Some devices transfer a lot of data, such as a graphics processing unit (GPU). The bottlenecks between busses make it so that these types of devices cannot realize their full potential. So, instead, there is a connection method directly to the CPU through high-speed IO lanes (HSIO). When you configure a device, such as a GPU, you will need to see how many lanes it uses to see if it is connected to all of them. Each lane is a differential pair of wires.

My personal computer has a graphic interface connected to PCIe version 4.0. However, the important part is the current link width. It shows x16, which means that it is connected to 16 lanes. The maximum supported is also 16, so my GPU is using the maximum number of lanes. Each lane is a serial connection, so the more lanes, the more data can be transferred in a given amount of time.

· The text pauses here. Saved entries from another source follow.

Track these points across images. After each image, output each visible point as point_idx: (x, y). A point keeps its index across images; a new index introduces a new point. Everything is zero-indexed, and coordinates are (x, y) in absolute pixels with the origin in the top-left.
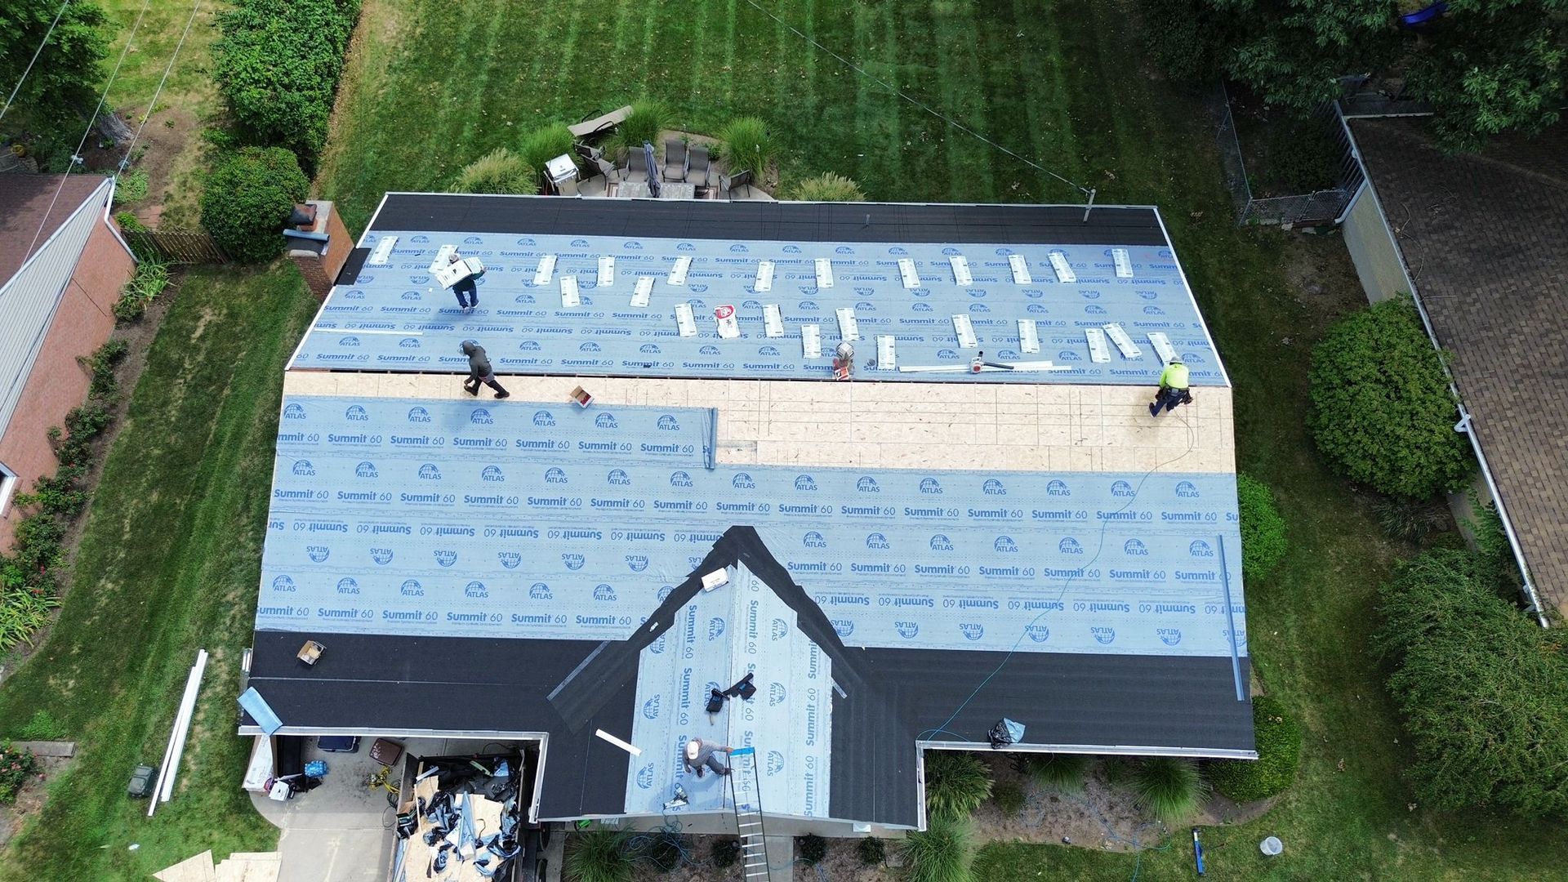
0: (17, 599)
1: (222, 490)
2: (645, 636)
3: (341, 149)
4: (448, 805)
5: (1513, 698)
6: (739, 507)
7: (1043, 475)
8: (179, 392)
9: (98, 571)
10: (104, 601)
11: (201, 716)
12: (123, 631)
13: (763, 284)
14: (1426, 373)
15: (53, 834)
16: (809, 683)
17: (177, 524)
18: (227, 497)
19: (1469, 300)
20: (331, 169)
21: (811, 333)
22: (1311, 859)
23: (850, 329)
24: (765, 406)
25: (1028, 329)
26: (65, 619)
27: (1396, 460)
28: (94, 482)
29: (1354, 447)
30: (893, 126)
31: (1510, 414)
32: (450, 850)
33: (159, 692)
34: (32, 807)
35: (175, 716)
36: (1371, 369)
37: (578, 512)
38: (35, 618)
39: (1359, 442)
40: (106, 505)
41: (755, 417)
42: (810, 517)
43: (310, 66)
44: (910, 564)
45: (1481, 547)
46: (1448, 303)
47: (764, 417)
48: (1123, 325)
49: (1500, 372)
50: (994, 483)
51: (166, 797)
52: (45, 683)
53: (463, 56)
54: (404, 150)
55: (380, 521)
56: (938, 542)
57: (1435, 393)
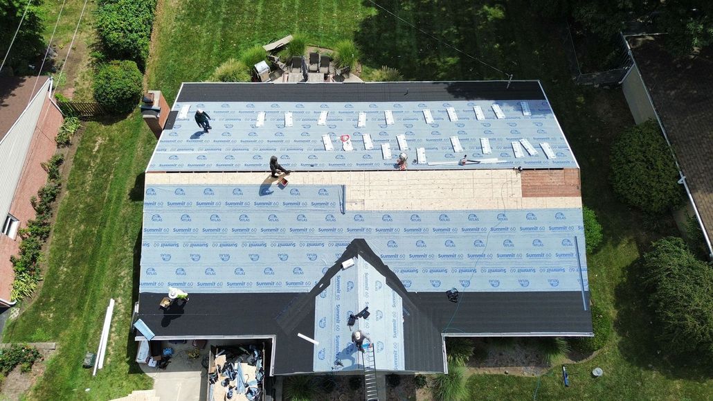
0: (23, 277)
1: (114, 224)
2: (318, 290)
3: (156, 59)
4: (231, 368)
5: (707, 306)
6: (357, 230)
7: (495, 211)
8: (89, 177)
9: (59, 263)
10: (63, 277)
11: (113, 329)
12: (73, 290)
13: (362, 123)
14: (665, 157)
15: (50, 385)
16: (393, 310)
17: (94, 239)
18: (117, 228)
19: (684, 122)
20: (152, 69)
21: (386, 147)
22: (615, 377)
23: (404, 145)
24: (367, 183)
25: (485, 142)
26: (46, 285)
27: (651, 197)
28: (54, 221)
29: (631, 191)
30: (413, 42)
31: (703, 175)
32: (234, 389)
33: (94, 318)
34: (39, 372)
35: (102, 330)
36: (640, 155)
37: (284, 235)
38: (33, 285)
39: (634, 189)
40: (60, 232)
41: (363, 188)
42: (390, 234)
43: (140, 20)
44: (436, 254)
45: (689, 236)
46: (674, 124)
47: (367, 188)
48: (528, 139)
49: (698, 156)
50: (473, 216)
51: (101, 366)
52: (39, 316)
53: (210, 12)
54: (187, 59)
55: (193, 241)
56: (449, 243)
57: (669, 166)
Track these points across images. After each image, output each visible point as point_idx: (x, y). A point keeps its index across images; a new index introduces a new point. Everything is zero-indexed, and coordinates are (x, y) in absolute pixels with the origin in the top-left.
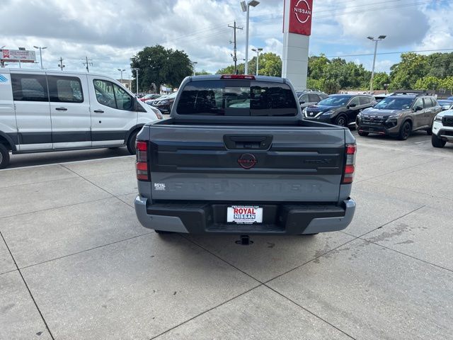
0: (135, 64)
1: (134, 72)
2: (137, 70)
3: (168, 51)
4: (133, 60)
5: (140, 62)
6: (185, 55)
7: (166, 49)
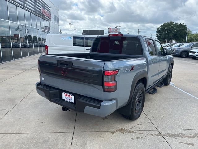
0: (158, 31)
1: (157, 35)
2: (158, 33)
3: (176, 24)
4: (158, 29)
5: (161, 30)
6: (185, 25)
7: (175, 23)
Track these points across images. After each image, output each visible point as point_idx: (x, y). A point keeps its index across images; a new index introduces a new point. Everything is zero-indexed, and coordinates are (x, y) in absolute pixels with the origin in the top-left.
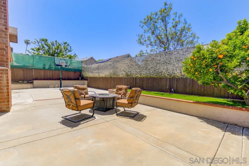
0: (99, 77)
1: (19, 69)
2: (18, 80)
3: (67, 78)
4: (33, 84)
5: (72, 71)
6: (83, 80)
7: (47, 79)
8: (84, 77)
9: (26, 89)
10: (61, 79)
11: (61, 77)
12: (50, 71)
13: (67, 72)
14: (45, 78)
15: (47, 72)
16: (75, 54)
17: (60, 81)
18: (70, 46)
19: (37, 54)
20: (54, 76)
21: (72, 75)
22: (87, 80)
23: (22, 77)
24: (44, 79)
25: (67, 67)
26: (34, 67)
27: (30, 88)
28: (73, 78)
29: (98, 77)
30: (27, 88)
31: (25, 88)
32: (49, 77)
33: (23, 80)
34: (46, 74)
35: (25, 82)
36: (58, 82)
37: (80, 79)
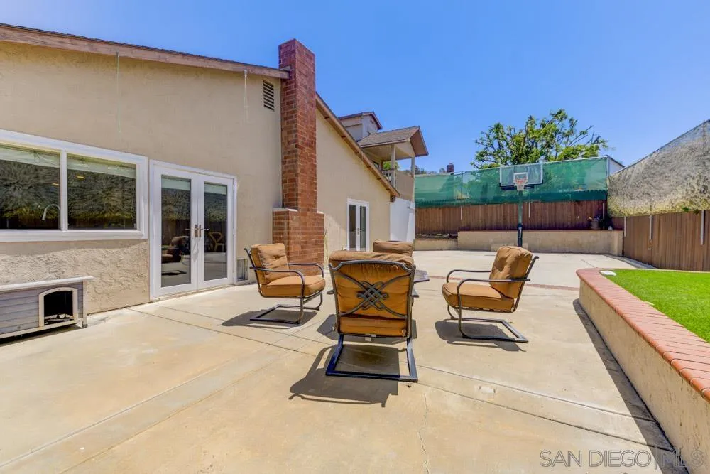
0: (653, 212)
1: (436, 208)
2: (434, 231)
3: (548, 222)
4: (457, 241)
5: (567, 199)
6: (610, 228)
7: (491, 229)
8: (614, 218)
9: (438, 250)
10: (520, 229)
11: (520, 221)
12: (499, 205)
13: (547, 204)
14: (487, 225)
15: (491, 208)
16: (597, 140)
17: (516, 233)
18: (569, 117)
19: (481, 168)
20: (508, 218)
21: (566, 212)
22: (621, 228)
23: (441, 225)
24: (484, 229)
25: (535, 191)
26: (463, 201)
27: (446, 248)
28: (569, 223)
29: (649, 212)
30: (441, 250)
31: (437, 248)
32: (494, 223)
33: (444, 233)
34: (489, 215)
35: (445, 236)
36: (513, 235)
37: (595, 225)
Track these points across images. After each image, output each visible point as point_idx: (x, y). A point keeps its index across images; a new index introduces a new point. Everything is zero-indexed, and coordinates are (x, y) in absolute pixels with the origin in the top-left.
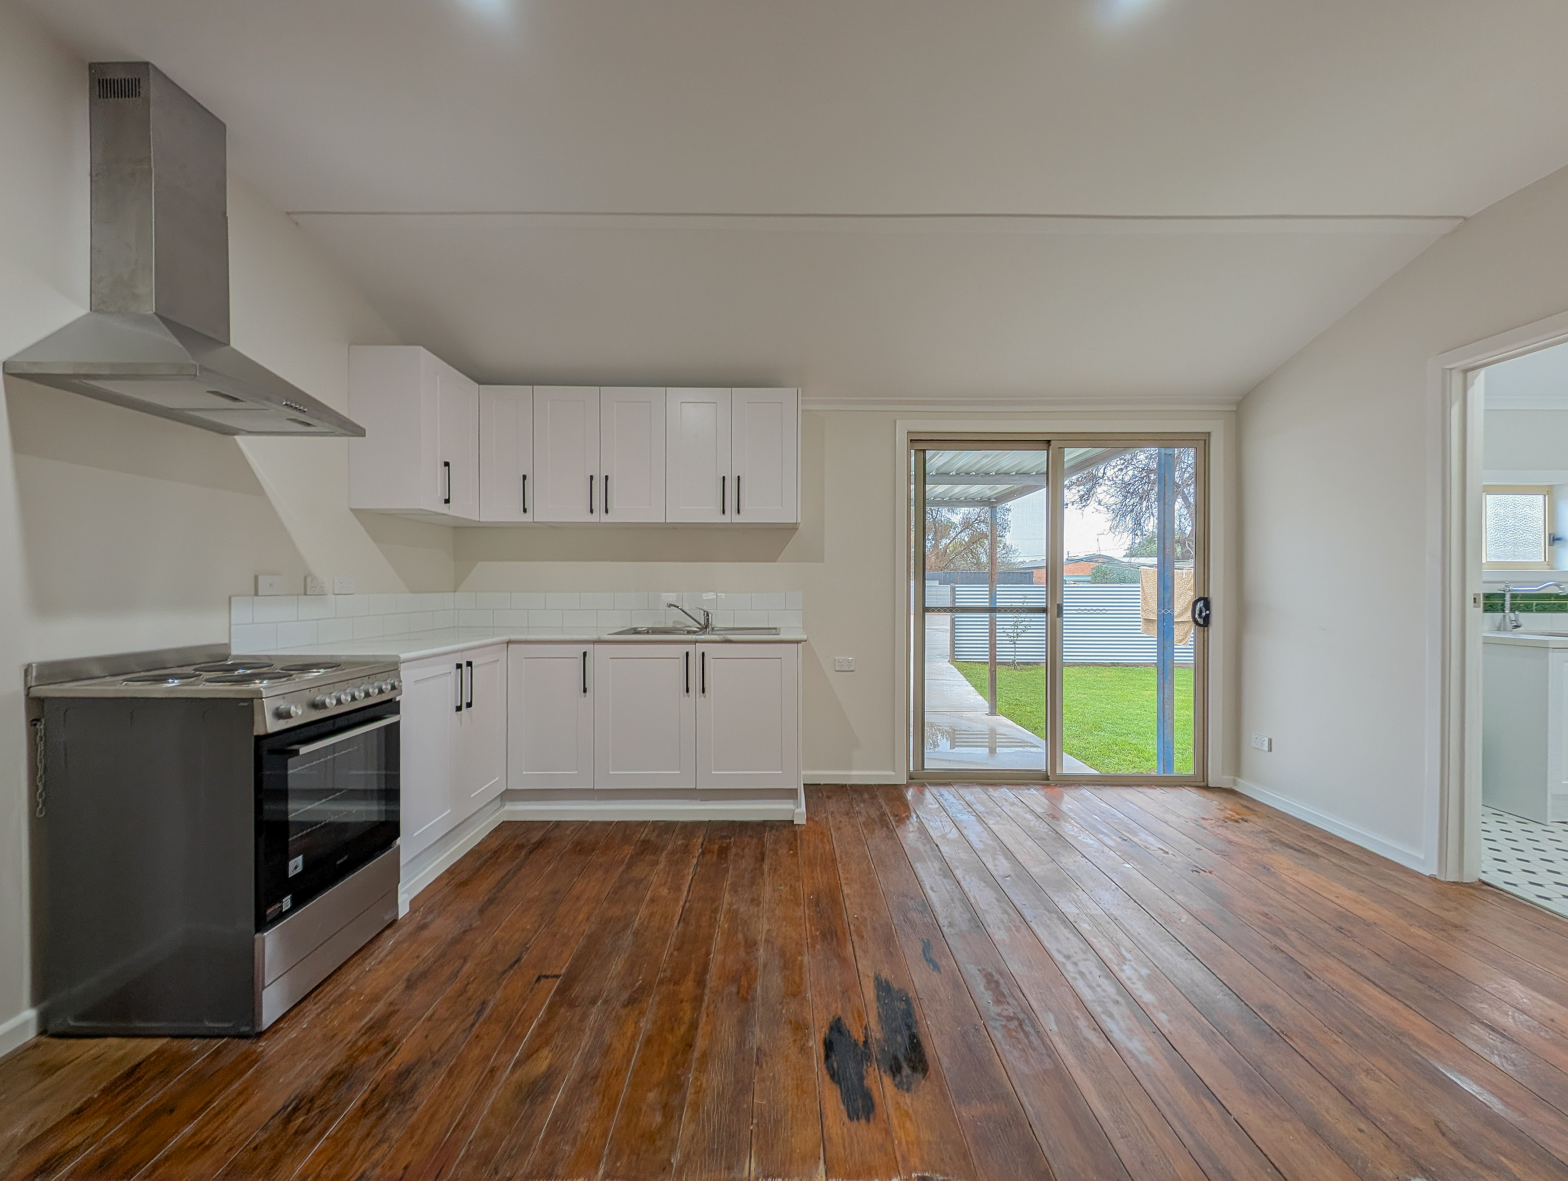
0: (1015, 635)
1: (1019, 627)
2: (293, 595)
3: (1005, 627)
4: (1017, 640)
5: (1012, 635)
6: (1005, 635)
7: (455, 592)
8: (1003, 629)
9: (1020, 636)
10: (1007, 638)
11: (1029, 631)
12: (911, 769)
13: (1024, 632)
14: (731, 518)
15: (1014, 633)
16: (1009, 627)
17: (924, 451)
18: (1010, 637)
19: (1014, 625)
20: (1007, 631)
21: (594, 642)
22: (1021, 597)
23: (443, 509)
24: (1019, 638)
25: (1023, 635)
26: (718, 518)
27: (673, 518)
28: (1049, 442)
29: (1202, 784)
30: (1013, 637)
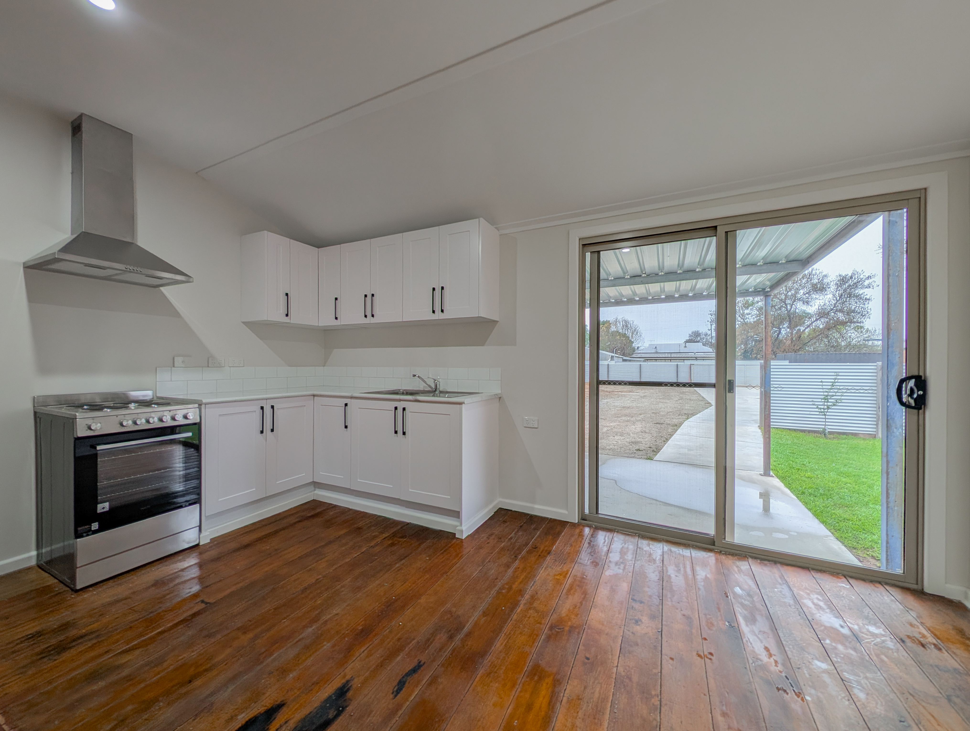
0: (825, 407)
1: (830, 400)
2: (200, 367)
3: (815, 400)
4: (827, 412)
5: (823, 407)
6: (815, 407)
7: (324, 366)
8: (813, 401)
9: (830, 409)
10: (817, 410)
11: (840, 404)
12: (587, 511)
13: (834, 405)
14: (439, 315)
15: (824, 405)
16: (820, 400)
17: (599, 252)
18: (821, 409)
19: (824, 399)
20: (816, 403)
21: (352, 398)
22: (833, 374)
23: (286, 320)
24: (829, 411)
25: (833, 407)
26: (429, 316)
27: (407, 318)
28: (715, 227)
29: (914, 587)
30: (824, 409)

Lanes come at a premium. For example, the Ryzen 9 5950x has 24 PCIe lanes. Currently, the only two types of devices that utilize these lanes are NVMe (Non-volatile Memory Express) hard drives and graphics processing units (GPUs). Since 16 of my lanes are being used for the GPU alone, I only have 8 lanes for the NVMe devices. For computers with multiple GPUs, they are usually negotiated down so that they split the lanes. For example, two GPUs would use 8 lanes each, whereas four GPUs would use 4 lanes each. Therefore, adding two GPUs isn’t necessarily better by two times.

Serial vs Parallel I/O

We used to have PATA (parallel-ATA) that connected our hard drives to a bus. Now, we have SATA (serial-ATA). So, you might think that serial is better than parallel? What’s the difference.

Serial refers to the fact that one follows another. That is, when I want to transmit 8 bits, I send one at a time and toggle a clock each time. This means it takes 8 clock cycles to read 8 bits.

Parallel refers to the fact that more than one bit is signaled simultaneously. If we had 8 wires connecting 8 bits, it would only require 1 clock cycle to read 8 bits.

A serial I/O only needs two wires: the clock and the value, whereas our parallel I/O needed at least 9 wires (8 for the data and 1 for the clock). Not all I/O protocols follow this, but it suits our example.

Serial has been preferred over parallel mainly to reduce the number of inputs and outputs a device needs to have. The Universal Serial Bus (USB) only requires 4 pins: (1) power, (2) transmit, (3) receive, (4) ground. The newer and faster versions have more pins, but you can see with just four pins, we can do a lot of work!

Serial performance is highly dependent on clock speed, whereas parallel performance is highly dependent on the cable. You see, the smaller diameter of wire we have, the more resistance and heat we get over a longer distance. This heat steals away our signal and noise can be injected by alternating current and other signals.